__THE PROBLEM__. Only the lines from the one bearing "Karşılaştırması" through the end of the entries should be output, exactly as they stand, and pictures should be skipped.

SUPPLIED MATERIAL: Begin

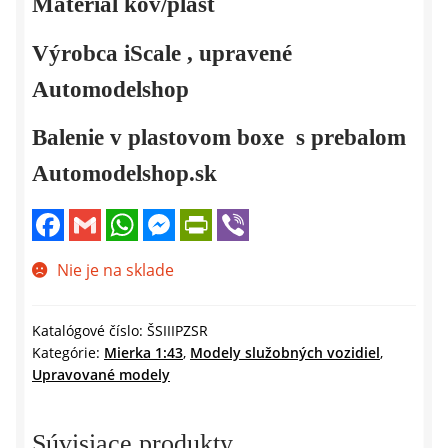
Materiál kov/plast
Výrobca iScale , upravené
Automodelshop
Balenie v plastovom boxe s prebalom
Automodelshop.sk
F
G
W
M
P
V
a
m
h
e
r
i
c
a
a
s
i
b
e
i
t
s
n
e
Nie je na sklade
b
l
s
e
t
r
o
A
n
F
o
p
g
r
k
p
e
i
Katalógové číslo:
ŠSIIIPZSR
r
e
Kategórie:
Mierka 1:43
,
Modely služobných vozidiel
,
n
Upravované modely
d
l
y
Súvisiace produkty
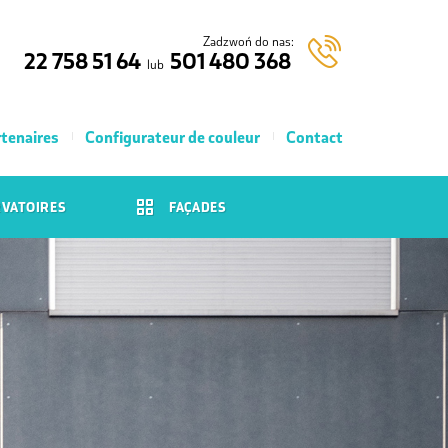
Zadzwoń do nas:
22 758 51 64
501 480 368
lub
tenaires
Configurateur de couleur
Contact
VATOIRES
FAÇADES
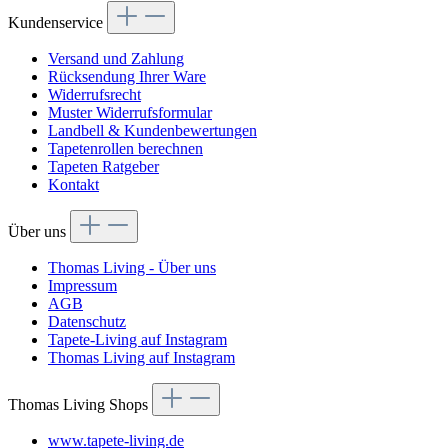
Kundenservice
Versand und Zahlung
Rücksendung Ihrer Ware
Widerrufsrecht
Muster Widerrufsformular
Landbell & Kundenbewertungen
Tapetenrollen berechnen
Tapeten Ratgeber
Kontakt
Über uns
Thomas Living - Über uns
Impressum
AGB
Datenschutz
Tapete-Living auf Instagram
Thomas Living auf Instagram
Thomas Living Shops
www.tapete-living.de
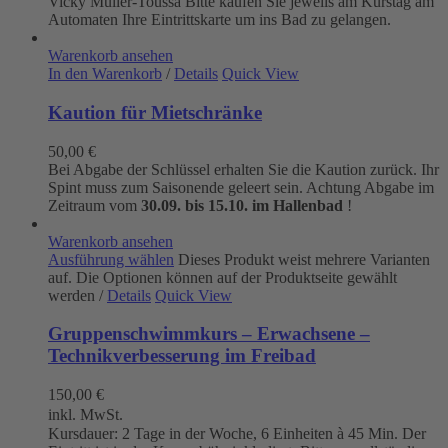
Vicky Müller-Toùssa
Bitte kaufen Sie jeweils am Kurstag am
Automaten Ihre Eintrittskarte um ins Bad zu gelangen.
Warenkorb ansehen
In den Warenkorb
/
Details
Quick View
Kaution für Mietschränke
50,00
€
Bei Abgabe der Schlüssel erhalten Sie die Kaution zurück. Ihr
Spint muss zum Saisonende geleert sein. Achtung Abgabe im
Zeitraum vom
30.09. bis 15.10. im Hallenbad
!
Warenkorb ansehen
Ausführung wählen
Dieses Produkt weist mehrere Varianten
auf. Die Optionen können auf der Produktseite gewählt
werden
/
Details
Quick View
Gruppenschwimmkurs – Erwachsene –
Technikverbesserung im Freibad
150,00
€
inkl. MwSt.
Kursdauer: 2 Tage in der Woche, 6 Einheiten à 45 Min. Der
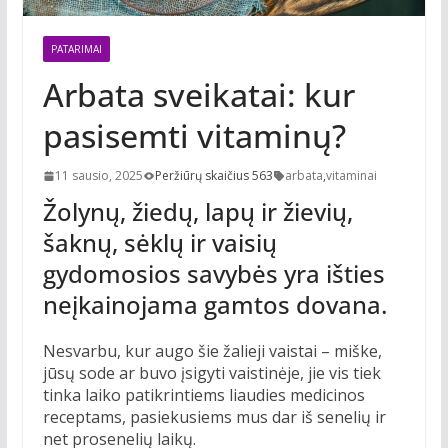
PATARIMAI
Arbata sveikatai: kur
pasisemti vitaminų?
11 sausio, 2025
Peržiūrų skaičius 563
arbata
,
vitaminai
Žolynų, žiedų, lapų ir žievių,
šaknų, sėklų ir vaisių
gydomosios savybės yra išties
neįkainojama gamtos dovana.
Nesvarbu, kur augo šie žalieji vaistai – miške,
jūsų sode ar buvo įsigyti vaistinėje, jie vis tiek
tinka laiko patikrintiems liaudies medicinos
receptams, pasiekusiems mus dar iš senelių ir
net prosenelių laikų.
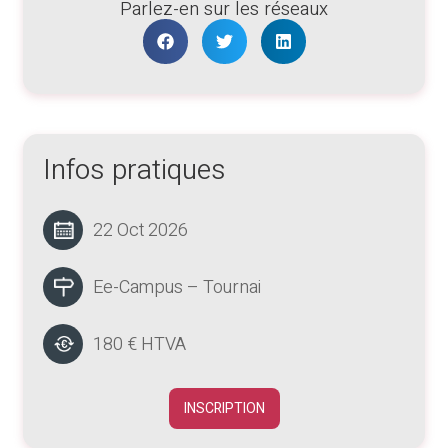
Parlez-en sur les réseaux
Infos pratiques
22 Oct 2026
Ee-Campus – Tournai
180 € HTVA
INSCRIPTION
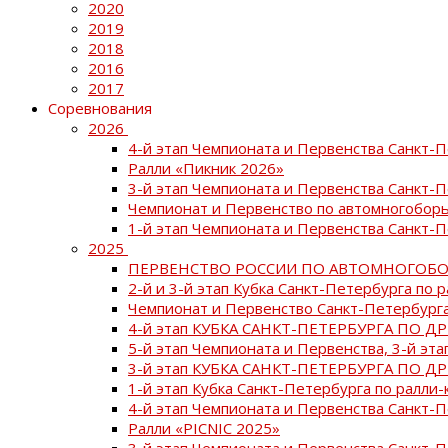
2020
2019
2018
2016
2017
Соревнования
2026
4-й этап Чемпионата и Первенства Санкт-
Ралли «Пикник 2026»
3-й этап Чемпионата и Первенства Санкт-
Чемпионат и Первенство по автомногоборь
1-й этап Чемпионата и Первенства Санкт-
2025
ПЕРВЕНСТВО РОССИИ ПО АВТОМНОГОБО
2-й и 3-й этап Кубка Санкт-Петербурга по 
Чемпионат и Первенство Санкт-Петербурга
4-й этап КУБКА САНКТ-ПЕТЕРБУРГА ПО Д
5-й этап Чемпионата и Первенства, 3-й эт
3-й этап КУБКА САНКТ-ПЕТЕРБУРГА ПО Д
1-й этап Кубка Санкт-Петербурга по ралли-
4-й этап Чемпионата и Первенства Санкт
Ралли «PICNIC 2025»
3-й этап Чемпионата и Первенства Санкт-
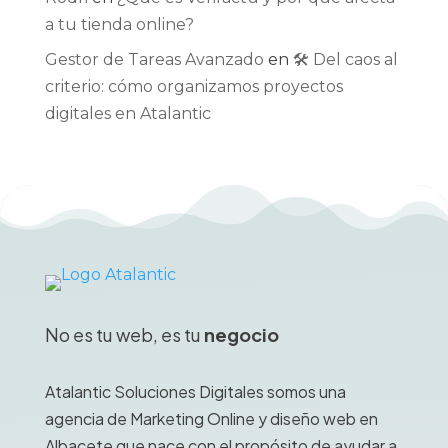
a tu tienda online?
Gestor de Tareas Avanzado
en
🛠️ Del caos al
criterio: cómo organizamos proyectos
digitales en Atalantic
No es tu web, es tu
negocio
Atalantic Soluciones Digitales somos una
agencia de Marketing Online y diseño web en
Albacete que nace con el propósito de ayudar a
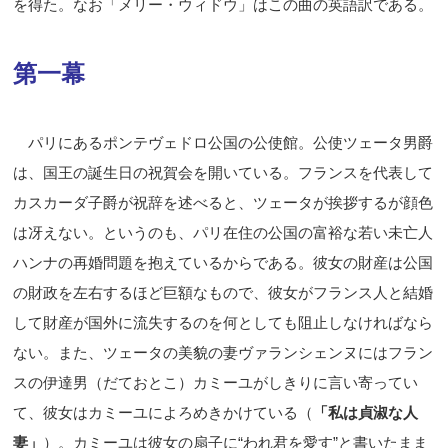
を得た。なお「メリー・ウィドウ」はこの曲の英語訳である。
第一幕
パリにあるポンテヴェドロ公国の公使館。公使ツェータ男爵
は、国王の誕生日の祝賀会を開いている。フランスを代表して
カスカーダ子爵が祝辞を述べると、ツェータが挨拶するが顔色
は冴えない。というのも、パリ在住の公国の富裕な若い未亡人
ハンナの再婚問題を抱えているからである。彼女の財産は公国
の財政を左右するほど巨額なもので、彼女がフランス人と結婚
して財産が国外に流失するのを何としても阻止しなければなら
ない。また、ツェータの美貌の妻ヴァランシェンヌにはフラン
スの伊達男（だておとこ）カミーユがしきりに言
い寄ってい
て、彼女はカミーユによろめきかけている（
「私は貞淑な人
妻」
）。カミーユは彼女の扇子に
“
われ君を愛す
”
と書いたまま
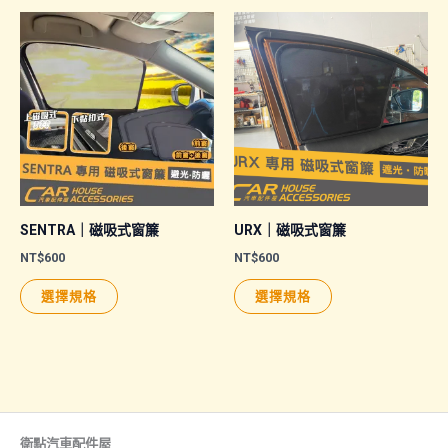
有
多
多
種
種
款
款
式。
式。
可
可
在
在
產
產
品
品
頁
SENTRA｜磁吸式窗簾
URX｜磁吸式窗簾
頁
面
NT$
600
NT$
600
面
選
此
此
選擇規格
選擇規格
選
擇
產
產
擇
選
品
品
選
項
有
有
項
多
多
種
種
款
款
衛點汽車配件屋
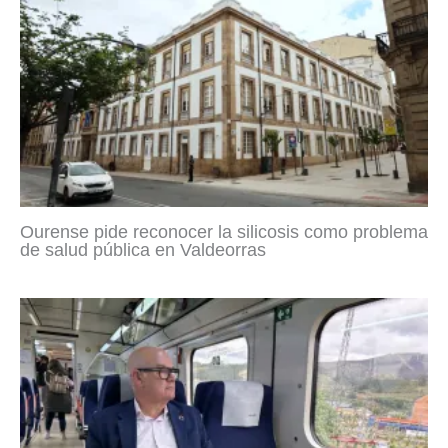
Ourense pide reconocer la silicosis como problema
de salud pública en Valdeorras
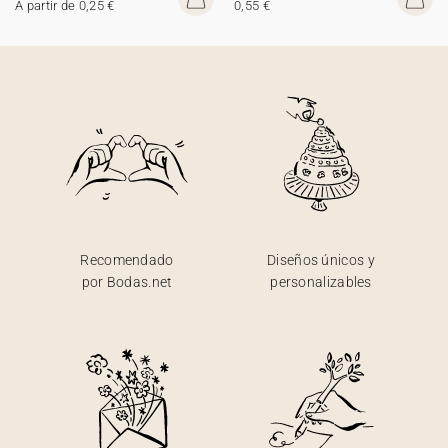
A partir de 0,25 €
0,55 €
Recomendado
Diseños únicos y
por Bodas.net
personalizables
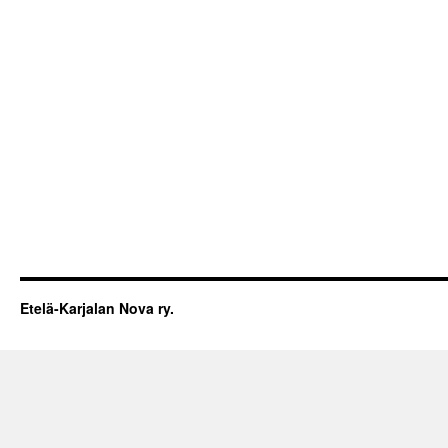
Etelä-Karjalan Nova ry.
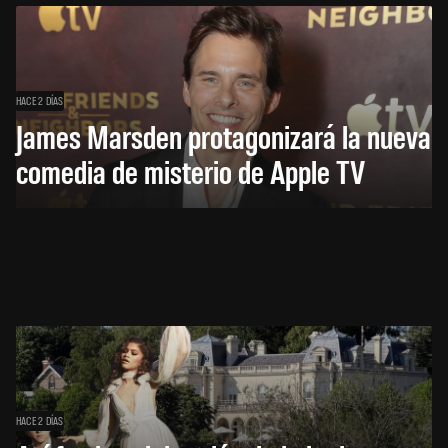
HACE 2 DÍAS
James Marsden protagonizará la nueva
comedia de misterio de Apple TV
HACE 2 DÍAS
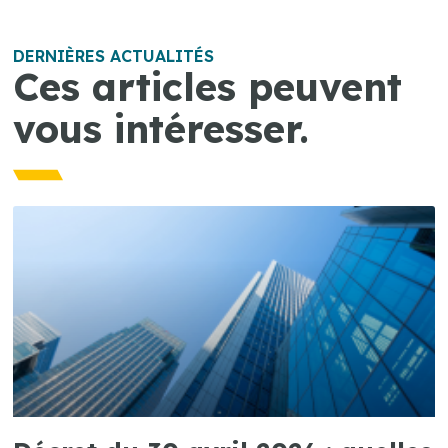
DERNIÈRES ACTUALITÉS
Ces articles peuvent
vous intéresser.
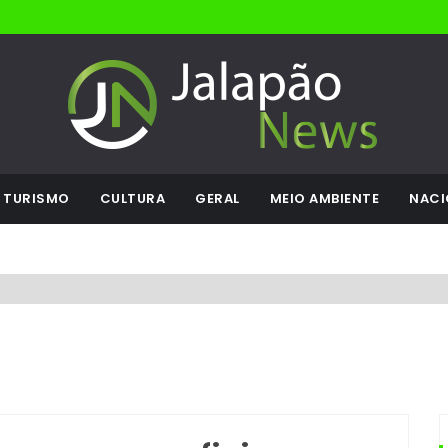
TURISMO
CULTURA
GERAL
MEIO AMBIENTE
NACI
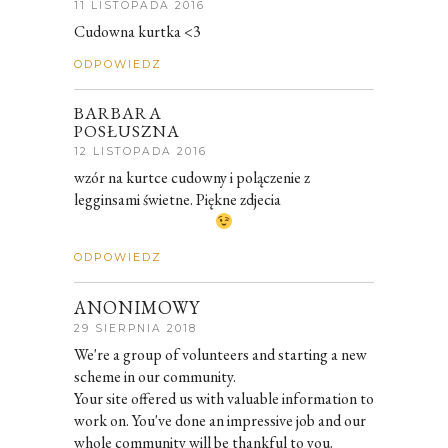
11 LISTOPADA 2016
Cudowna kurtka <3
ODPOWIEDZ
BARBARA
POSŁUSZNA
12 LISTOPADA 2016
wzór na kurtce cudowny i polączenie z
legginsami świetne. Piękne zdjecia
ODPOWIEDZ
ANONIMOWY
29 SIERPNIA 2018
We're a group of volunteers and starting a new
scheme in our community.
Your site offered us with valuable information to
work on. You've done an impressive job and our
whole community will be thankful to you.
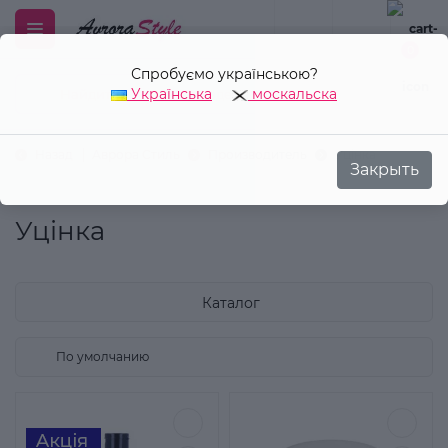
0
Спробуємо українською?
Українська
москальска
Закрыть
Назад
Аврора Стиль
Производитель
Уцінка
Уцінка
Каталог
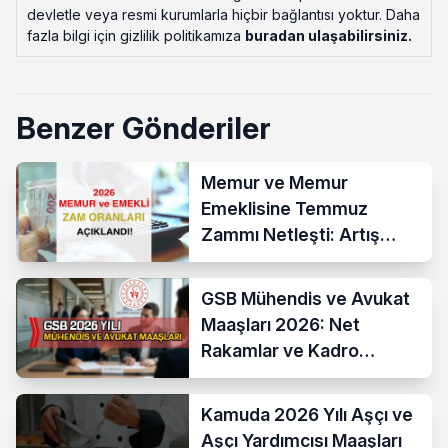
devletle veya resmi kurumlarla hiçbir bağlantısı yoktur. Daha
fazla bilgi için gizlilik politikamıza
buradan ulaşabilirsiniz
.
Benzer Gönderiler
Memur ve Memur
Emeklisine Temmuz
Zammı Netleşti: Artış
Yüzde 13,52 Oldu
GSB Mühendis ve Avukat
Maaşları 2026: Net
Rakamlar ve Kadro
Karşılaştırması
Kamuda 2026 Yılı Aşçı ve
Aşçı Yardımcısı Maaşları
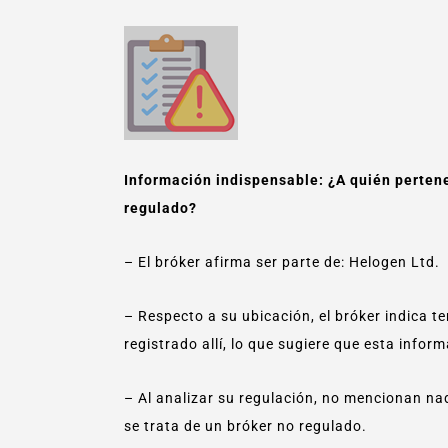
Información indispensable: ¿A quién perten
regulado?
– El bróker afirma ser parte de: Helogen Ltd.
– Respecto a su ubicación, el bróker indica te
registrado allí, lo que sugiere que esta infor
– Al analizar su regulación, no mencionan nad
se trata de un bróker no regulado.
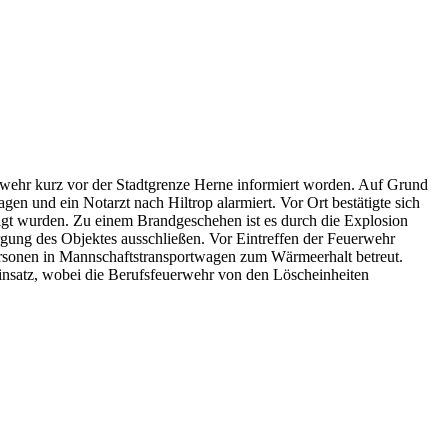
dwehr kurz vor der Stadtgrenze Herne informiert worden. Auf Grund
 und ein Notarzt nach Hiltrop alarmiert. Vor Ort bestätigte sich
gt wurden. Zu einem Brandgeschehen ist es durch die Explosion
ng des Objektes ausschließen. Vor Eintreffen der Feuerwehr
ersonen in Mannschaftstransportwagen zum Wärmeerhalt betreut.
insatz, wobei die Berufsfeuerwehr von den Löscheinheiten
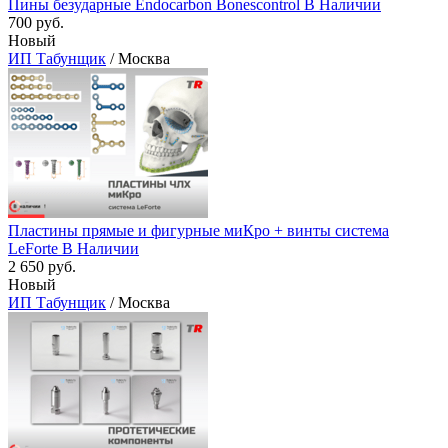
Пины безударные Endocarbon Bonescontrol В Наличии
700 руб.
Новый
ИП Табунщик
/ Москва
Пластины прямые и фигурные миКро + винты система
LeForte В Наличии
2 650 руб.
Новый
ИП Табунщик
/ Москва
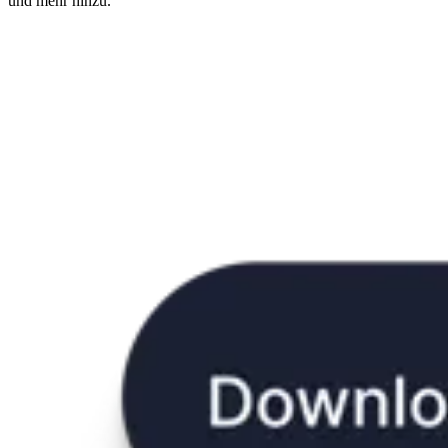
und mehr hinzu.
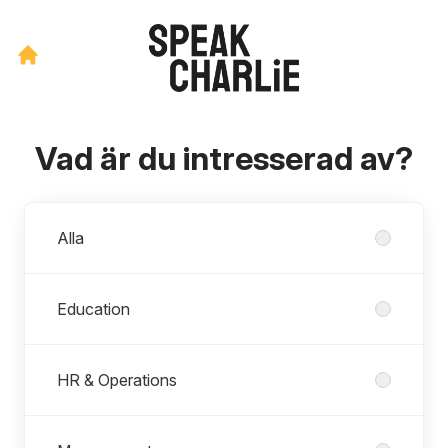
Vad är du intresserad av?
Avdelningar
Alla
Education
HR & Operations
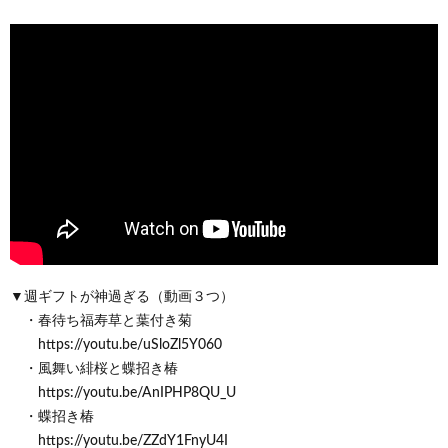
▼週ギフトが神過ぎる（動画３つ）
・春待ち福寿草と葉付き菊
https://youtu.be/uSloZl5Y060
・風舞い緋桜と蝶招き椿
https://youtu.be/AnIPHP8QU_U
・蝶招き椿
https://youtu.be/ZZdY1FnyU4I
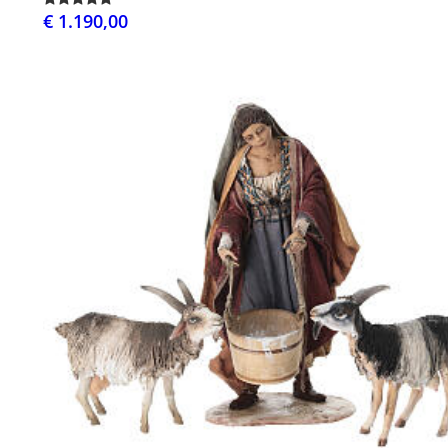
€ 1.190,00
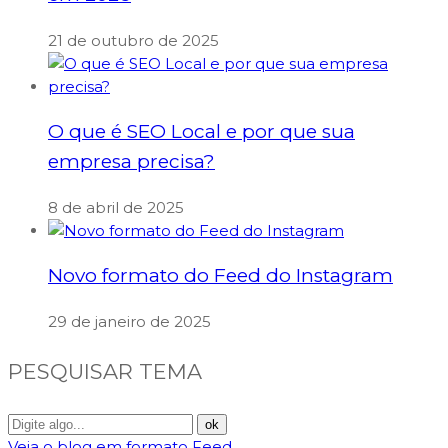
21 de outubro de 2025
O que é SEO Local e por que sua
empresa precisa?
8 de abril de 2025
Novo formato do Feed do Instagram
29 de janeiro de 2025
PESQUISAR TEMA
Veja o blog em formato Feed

SUPPLIED MATERIAL: End

__SOLUTION__.
Karşılaştırması
Kamuda 2026 Yılı Aşçı ve
Aşçı Yardımcısı Maaşları
Información indispensable: ¿A quién perten
regulado?
– El bróker afirma ser parte de: Helogen Ltd.
– Respecto a su ubicación, el bróker indica te
registrado allí, lo que sugiere que esta infor
– Al analizar su regulación, no mencionan nad
se trata de un bróker no regulado.
dwehr kurz vor der Stadtgrenze Herne informiert worden. Auf Grund
 und ein Notarzt nach Hiltrop alarmiert. Vor Ort bestätigte sich
gt wurden. Zu einem Brandgeschehen ist es durch die Explosion
ng des Objektes ausschließen. Vor Eintreffen der Feuerwehr
ersonen in Mannschaftstransportwagen zum Wärmeerhalt betreut.
insatz, wobei die Berufsfeuerwehr von den Löscheinheiten
Пины безударные Endocarbon Bonescontrol В Наличии
700 руб.
Новый
ИП Табунщик
/ Москва
Пластины прямые и фигурные миКро + винты система
LeForte В Наличии
2 650 руб.
Новый
ИП Табунщик
/ Москва
und mehr hinzu.
Vad är du intresserad av?
Avdelningar
Alla
Education
HR & Operations
▼週ギフトが神過ぎる（動画３つ）
・春待ち福寿草と葉付き菊
https://youtu.be/uSloZl5Y060
・風舞い緋桜と蝶招き椿
https://youtu.be/AnIPHP8QU_U
・蝶招き椿
https://youtu.be/ZZdY1FnyU4I
€ 1.190,00
21 de outubro de 2025
O que é SEO Local e por que sua
empresa precisa?
8 de abril de 2025
Novo formato do Feed do Instagram
29 de janeiro de 2025
PESQUISAR TEMA
Veja o blog em formato Feed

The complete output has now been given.